▸ TASK ITEM:
When the line with "28: (269, 276, 4.46)" appears below, start repeating lines exactly, and keep going through the line with "41: (865, 166, 4.96)"; add nothing outside that span.

*** DATA FOR PROCESSING Section Begins ***

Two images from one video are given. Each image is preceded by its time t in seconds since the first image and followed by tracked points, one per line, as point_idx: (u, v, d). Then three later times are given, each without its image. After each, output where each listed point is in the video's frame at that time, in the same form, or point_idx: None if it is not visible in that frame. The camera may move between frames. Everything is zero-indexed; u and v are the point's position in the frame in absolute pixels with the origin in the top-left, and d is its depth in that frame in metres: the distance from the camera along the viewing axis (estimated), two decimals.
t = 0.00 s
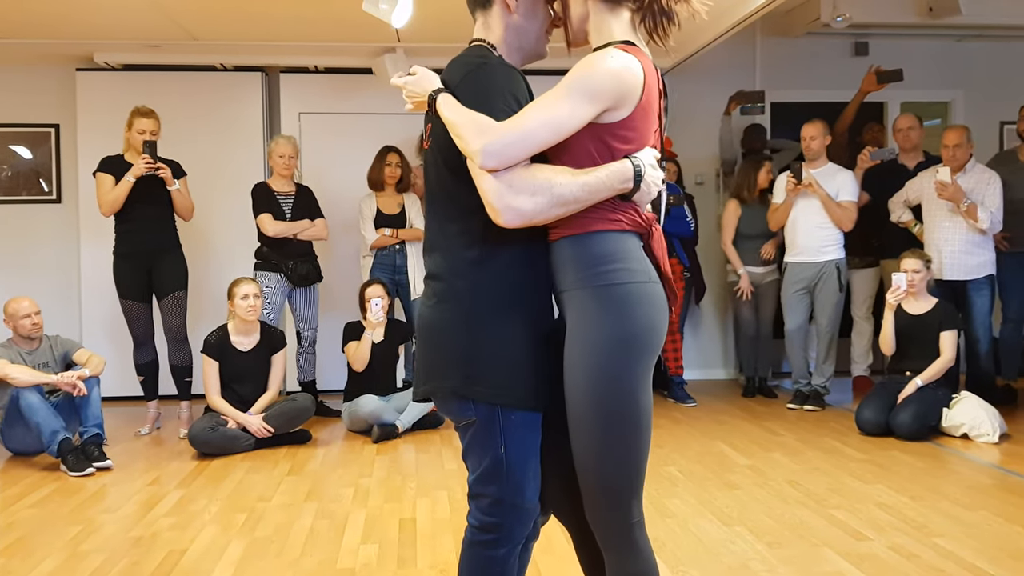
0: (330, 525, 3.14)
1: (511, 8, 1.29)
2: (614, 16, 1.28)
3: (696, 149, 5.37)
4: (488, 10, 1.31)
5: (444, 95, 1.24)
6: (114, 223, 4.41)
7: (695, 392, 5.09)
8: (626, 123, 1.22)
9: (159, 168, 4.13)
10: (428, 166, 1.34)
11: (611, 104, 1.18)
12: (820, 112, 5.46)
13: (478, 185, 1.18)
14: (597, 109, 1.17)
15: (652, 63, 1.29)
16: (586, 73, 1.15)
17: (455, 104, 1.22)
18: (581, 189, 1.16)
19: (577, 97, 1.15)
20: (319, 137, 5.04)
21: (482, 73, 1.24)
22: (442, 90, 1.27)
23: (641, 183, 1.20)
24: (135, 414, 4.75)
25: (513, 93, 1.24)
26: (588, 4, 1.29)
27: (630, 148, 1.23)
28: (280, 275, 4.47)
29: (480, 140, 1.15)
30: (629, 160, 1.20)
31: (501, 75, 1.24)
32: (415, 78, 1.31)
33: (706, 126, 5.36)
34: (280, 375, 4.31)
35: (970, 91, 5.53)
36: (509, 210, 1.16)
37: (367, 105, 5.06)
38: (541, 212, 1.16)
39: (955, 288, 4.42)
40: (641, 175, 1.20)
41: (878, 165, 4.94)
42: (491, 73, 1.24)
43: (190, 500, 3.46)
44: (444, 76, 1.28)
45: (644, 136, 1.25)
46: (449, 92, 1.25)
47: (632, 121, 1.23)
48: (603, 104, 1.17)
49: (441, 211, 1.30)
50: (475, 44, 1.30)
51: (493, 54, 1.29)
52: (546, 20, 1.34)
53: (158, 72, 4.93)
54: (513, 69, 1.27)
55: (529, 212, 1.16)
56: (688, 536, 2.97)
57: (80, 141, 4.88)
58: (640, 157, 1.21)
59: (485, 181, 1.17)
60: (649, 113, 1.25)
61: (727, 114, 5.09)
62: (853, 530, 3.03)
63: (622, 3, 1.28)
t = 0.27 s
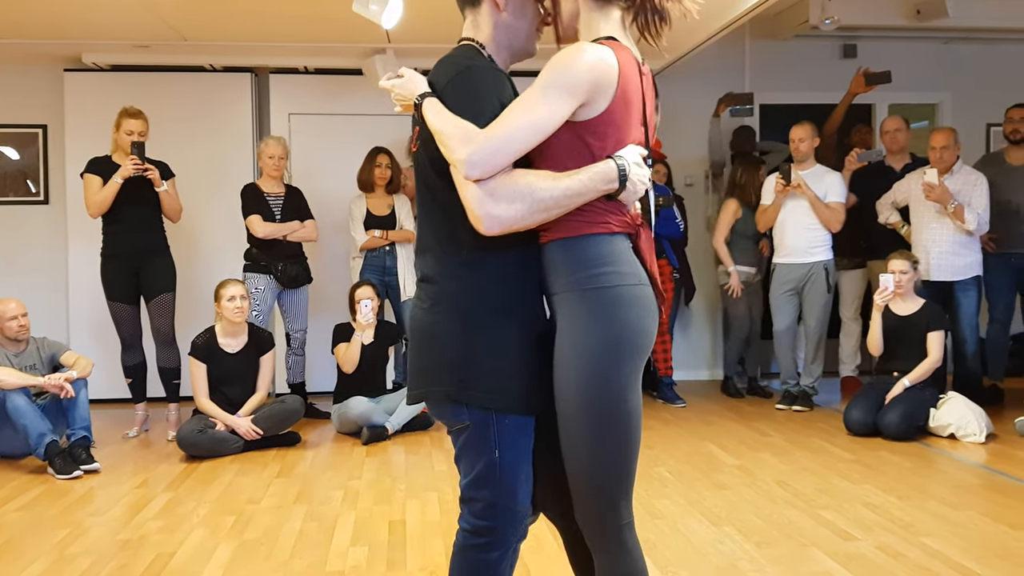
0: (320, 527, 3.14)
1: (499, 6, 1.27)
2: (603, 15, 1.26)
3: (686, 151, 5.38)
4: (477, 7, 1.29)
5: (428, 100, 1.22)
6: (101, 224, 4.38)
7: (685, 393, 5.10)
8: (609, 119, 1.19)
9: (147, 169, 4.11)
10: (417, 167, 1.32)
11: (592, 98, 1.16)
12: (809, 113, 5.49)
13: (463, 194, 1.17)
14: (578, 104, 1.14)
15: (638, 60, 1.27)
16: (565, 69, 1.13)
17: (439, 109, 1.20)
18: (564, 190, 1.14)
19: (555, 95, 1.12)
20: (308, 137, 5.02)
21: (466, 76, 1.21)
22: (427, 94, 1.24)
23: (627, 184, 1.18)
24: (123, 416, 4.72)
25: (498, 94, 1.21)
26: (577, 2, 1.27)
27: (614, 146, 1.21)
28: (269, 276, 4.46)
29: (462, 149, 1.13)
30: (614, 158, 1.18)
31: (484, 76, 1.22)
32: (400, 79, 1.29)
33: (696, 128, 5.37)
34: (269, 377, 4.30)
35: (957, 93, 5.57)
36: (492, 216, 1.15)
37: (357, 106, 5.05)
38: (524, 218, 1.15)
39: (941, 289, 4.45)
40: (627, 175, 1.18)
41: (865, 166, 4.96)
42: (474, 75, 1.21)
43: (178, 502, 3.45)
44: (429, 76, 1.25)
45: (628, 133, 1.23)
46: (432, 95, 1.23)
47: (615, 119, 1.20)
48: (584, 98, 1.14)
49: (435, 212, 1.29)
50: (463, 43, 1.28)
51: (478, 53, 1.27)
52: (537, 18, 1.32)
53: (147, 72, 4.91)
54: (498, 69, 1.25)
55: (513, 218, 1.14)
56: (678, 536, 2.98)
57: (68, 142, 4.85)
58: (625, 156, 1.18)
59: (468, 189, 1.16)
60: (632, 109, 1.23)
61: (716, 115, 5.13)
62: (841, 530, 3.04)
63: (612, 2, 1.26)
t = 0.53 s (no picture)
0: (309, 529, 3.13)
1: (483, 11, 1.27)
2: (582, 15, 1.25)
3: (675, 152, 5.39)
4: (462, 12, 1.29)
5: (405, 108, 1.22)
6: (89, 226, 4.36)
7: (674, 393, 5.11)
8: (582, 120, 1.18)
9: (134, 170, 4.09)
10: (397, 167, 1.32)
11: (564, 104, 1.14)
12: (797, 115, 5.51)
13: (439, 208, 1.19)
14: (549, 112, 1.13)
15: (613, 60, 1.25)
16: (531, 79, 1.11)
17: (413, 121, 1.20)
18: (534, 201, 1.14)
19: (521, 105, 1.11)
20: (297, 138, 5.01)
21: (442, 84, 1.21)
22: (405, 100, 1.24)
23: (604, 181, 1.16)
24: (111, 418, 4.70)
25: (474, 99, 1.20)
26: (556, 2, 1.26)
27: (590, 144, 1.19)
28: (258, 278, 4.45)
29: (431, 165, 1.14)
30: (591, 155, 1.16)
31: (460, 82, 1.21)
32: (380, 81, 1.29)
33: (685, 128, 5.39)
34: (257, 378, 4.29)
35: (944, 95, 5.60)
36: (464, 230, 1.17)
37: (347, 107, 5.05)
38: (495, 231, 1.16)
39: (929, 290, 4.47)
40: (603, 172, 1.16)
41: (853, 167, 4.98)
42: (449, 82, 1.21)
43: (166, 504, 3.43)
44: (406, 80, 1.25)
45: (604, 129, 1.21)
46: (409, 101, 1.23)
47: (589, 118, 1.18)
48: (554, 107, 1.12)
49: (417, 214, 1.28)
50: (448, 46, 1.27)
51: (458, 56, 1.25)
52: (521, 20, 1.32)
53: (135, 73, 4.89)
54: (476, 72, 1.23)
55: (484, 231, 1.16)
56: (667, 537, 2.99)
57: (55, 143, 4.83)
58: (600, 152, 1.17)
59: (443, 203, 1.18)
60: (606, 106, 1.21)
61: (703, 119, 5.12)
62: (829, 530, 3.06)
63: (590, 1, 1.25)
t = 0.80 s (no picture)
0: (299, 531, 3.13)
1: (466, 19, 1.27)
2: (553, 16, 1.24)
3: (664, 155, 5.40)
4: (446, 21, 1.29)
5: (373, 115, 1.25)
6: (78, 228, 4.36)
7: (663, 396, 5.12)
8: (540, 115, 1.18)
9: (123, 172, 4.08)
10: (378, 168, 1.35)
11: (513, 101, 1.14)
12: (786, 117, 5.52)
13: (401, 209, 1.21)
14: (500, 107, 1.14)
15: (579, 60, 1.24)
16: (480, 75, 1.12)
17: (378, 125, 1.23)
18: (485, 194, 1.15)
19: (468, 104, 1.12)
20: (286, 140, 5.01)
21: (410, 86, 1.23)
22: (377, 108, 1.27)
23: (564, 176, 1.16)
24: (100, 421, 4.69)
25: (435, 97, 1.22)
26: (529, 6, 1.26)
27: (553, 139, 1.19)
28: (247, 280, 4.45)
29: (386, 164, 1.17)
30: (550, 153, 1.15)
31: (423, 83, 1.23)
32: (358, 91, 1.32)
33: (673, 131, 5.40)
34: (246, 381, 4.29)
35: (932, 98, 5.62)
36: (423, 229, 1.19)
37: (336, 110, 5.06)
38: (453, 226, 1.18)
39: (918, 292, 4.48)
40: (562, 167, 1.15)
41: (841, 170, 5.00)
42: (415, 84, 1.23)
43: (156, 507, 3.43)
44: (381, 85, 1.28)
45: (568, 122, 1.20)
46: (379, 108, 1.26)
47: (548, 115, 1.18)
48: (504, 102, 1.13)
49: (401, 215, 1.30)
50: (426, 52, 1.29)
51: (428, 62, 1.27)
52: (506, 28, 1.31)
53: (125, 75, 4.89)
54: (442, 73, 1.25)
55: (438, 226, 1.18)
56: (656, 539, 2.99)
57: (45, 145, 4.82)
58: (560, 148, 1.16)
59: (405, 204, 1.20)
60: (565, 101, 1.19)
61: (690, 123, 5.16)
62: (818, 531, 3.06)
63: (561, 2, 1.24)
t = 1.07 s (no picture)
0: (292, 534, 3.13)
1: (459, 24, 1.27)
2: (537, 15, 1.25)
3: (656, 158, 5.40)
4: (443, 29, 1.30)
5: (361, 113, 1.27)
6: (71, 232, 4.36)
7: (657, 399, 5.11)
8: (518, 109, 1.17)
9: (117, 176, 4.09)
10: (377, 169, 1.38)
11: (485, 94, 1.15)
12: (778, 120, 5.52)
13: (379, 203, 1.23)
14: (474, 101, 1.15)
15: (562, 55, 1.23)
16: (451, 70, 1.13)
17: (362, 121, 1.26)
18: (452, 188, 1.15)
19: (439, 96, 1.13)
20: (280, 144, 5.02)
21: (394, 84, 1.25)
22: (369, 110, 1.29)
23: (541, 171, 1.14)
24: (94, 424, 4.70)
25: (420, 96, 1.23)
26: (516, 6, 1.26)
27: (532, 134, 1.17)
28: (241, 283, 4.45)
29: (359, 156, 1.19)
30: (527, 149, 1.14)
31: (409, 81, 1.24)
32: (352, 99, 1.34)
33: (664, 135, 5.40)
34: (240, 384, 4.29)
35: (924, 101, 5.62)
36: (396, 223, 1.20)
37: (330, 113, 5.07)
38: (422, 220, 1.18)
39: (911, 295, 4.48)
40: (539, 162, 1.13)
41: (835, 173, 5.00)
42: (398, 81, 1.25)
43: (149, 510, 3.43)
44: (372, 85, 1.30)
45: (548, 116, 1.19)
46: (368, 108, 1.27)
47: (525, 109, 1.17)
48: (476, 95, 1.14)
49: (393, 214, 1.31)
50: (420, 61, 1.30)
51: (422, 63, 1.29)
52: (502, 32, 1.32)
53: (119, 79, 4.90)
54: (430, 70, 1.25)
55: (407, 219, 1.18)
56: (648, 542, 2.99)
57: (39, 149, 4.83)
58: (538, 143, 1.14)
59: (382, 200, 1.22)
60: (542, 94, 1.18)
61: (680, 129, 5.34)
62: (812, 534, 3.06)
63: (545, 1, 1.24)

*** DATA FOR PROCESSING Section Ends ***

▸ THE COMPLETED TASK:
28: (269, 276, 4.46)
29: (462, 149, 1.13)
30: (614, 158, 1.18)
31: (484, 76, 1.22)
32: (400, 79, 1.29)
33: (696, 128, 5.37)
34: (269, 377, 4.30)
35: (957, 93, 5.57)
36: (492, 216, 1.15)
37: (357, 106, 5.05)
38: (524, 218, 1.15)
39: (941, 289, 4.45)
40: (627, 175, 1.18)
41: (865, 166, 4.96)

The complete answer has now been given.